What's more, Lisp developers ALREADY use indentation layout to show nesting,
and many other languages (including the widely-used Python) already use
indentation, so it's not such a big change for many.  It's also easy to define
it so it retains backwards compatibility. Sure, it's a change, but not a massive one.

Quick aside: The GNU folks have
long stated that guile was "the official extension language for the
GNU operating system", but relatively few GNU programs use it as an
extension language. I believe one reason is because
guile is saddled with Scheme's default syntax; a more readable version
of guile would be far more compelling.  Guile already supports SRFI-105
(hooray!); I believe adding sweet-expressions would make guile and
other Scheme implementations far MORE compelling.


John David Stone:
> At this point, so many markers, special conventions, and multilayer
> exceptions ...

SRFI-110 only has three marker constructs: \\, $, and <*...*>.
You can consider abbreviation+whitespace a fourth construct, if you like.
There are no special conventions and no exceptions.
You can teach the whole thing (including all of SRFI-105) in less than an hour.

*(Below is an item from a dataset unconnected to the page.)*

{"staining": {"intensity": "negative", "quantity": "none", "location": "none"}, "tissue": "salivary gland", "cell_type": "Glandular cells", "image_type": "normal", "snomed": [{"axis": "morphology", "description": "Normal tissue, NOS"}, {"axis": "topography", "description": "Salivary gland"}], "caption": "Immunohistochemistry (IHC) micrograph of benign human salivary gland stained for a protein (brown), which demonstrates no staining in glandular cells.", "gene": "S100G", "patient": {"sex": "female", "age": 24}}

These markers were developed based on real-world experience with the notation.
I kicked off the readable group around 2006; we've been working for ~7 years
to find the smallest set of markers that produces a *useful* and *readable* notation.
But "0 markers" is not a reasonable goal for something practical.  Even wisp,
which trades *away* readability of code to get a simpler notation, has markers.  
We're hardly the first to observe this; reStructuredText was developed as
a reaction to StructuredText, and one issue was *specifically* that users had
to indent very long blocks, and ended up with something like markers.

There may be a better set of markers (symbols and semantics), and as you
can see in the mailing list, we've had many discussions and debates.
But this set seems to resolve the problems of indentation-sensitive syntax,
in a way that's pleasant to read and use.  If you have a better solution, please post.

> have been added to the proposed syntax that it is quite
> implausible to claim that sweet-expressions are homoiconic.  In the general
> case, reconstructing the underlying data structure from the
> sweet-expression that represents it requires the mental application of a
> non-obvious algorithm of considerable intricacy.

I can do it.  Alan can do it. Other participants here can do it too.
Therefore, it's homoiconic.

It's not intricate; the algorithm takes maybe an hour to learn.
That's LESS than most languages, and since you can
amortize that time over legions of hours reading and
writing code, it's worth doing.

The BNF looks more intricate only because
I wanted to be very rigorous in its definition.  That has advantages:
We can be sure it has desirable properties (e.g., it is LL(1)),
and can be much more confident that different implementations will
do the same thing.  That latter point means that learning the algorithm ONCE
can pay dividends across different implementations, increasing the
likelihood that it's worth learning.